Если сорвет с якорей, шхуна неминуемо погибнет; они ушли слишком далеко, чтобы посуху, пустыней добраться до Раима. Если сорвет с якорей, все полетит к чертовой матери, а те на Барса-Кельмесе перемрут голодной смертью, запасов-то у них на неделю, не больше. Бутаков достал часы, штурман Поспелов поднес фонарь. Было около полуночи, до рассвета оставалась тысяча лет. Пусть бы и шторм гремел, лишь бы рассвело, во тьме беда всегда круче…
Шевченко сидел в каюте, прислушиваясь к гулким ударам волн, и вдруг вспомнил, как Брюллов показывал ему рисунок художника Гагарина.

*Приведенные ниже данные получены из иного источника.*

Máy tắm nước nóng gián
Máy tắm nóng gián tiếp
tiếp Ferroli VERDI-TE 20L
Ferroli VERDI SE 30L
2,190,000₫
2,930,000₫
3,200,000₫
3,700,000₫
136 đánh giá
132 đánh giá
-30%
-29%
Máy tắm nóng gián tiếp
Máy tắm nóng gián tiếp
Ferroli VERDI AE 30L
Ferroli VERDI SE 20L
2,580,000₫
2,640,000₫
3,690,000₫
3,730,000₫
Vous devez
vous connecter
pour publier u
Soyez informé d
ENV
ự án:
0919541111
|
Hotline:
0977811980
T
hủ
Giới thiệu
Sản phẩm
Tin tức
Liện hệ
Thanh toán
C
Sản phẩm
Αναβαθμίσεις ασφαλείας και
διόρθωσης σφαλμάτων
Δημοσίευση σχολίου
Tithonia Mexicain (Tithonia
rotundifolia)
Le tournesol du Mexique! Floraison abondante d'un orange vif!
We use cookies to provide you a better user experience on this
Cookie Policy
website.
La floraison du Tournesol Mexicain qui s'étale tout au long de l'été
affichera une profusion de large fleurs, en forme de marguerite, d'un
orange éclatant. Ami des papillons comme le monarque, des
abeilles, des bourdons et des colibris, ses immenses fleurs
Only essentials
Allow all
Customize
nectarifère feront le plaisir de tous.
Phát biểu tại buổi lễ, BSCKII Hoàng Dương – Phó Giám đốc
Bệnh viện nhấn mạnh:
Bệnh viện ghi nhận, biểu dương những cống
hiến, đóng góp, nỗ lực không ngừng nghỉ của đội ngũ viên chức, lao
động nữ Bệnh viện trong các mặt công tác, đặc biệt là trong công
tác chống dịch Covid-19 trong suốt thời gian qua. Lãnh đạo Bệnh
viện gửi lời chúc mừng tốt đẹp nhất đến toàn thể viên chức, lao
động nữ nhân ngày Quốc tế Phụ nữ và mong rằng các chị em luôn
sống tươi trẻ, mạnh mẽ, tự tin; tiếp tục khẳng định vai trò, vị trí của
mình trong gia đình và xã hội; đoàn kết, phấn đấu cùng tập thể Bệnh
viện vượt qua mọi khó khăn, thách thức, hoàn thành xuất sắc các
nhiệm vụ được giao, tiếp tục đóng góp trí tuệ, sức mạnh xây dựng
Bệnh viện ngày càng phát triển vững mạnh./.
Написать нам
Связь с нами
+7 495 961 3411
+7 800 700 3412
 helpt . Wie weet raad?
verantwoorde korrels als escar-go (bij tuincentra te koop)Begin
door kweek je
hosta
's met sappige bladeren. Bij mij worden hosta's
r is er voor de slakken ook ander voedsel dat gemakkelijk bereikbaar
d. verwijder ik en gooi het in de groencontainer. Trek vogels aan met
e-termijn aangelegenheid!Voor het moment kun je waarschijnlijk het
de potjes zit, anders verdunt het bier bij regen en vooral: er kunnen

Рисунок этот, беглый, неотделанный, Шевченко увидел и позабыл, а тут вдруг припомнил. На рисунке была корабельная каюта, за столом – Карл Павлович Брюллов и командир брига «Фемистокл» Корнилов. В углу приткнулась стойка с курительными трубками, еще что-то; Брюллов вытянул ноги, Корнилов запахнулся в халат… Почему-то припомнился этот гагаринский набросок, сделанный пятнадцать лет назад на борту брига, который возвращался из Средиземного моря. Не оттого ль, что в канун шторма надумал Тарас Григорьевич изобразить в альбоме каюту шхуны «Константин»?
Странное дело, Шевченко будто бы вовсе не страшила ночная буря. Он сознавал опасность, очень хорошо сознавал, но жила в нем неколебимая уверенность в благополучном исходе и этой штормовой ночи, и всего «бутаковского» похода. Владело им что-то похожее на то спокойствие, которое испытал он буранной ночью, когда ехал с друзьями украинской степью. Лошади сбились с дороги, метель визжала, возницы опустили руки, седоки угрюмо примолкли. Один Тарас не пал духом, то шутил, то запевал «Ой, не шуми, луже». Всю ночь блуждали, покамест не выбрались на Киевскую дорогу, к постоялому двору…
Он был спокоен, но досадовал на шторм. Буря помешала его занятиям. С первых походных дней, как только начались промеры глубин, съемка и опись берегов и жизнь корабельная наладилась, а он приобвык к качке, Шевченко предался работе и нашел в ней нечто родственное своим занятиям в ученой архивной комиссии на Украине.
Ничего в аральских пейзажах не было живописного в том смысле, какой вкладывали в это понятие любители «роскоши и неги натуры».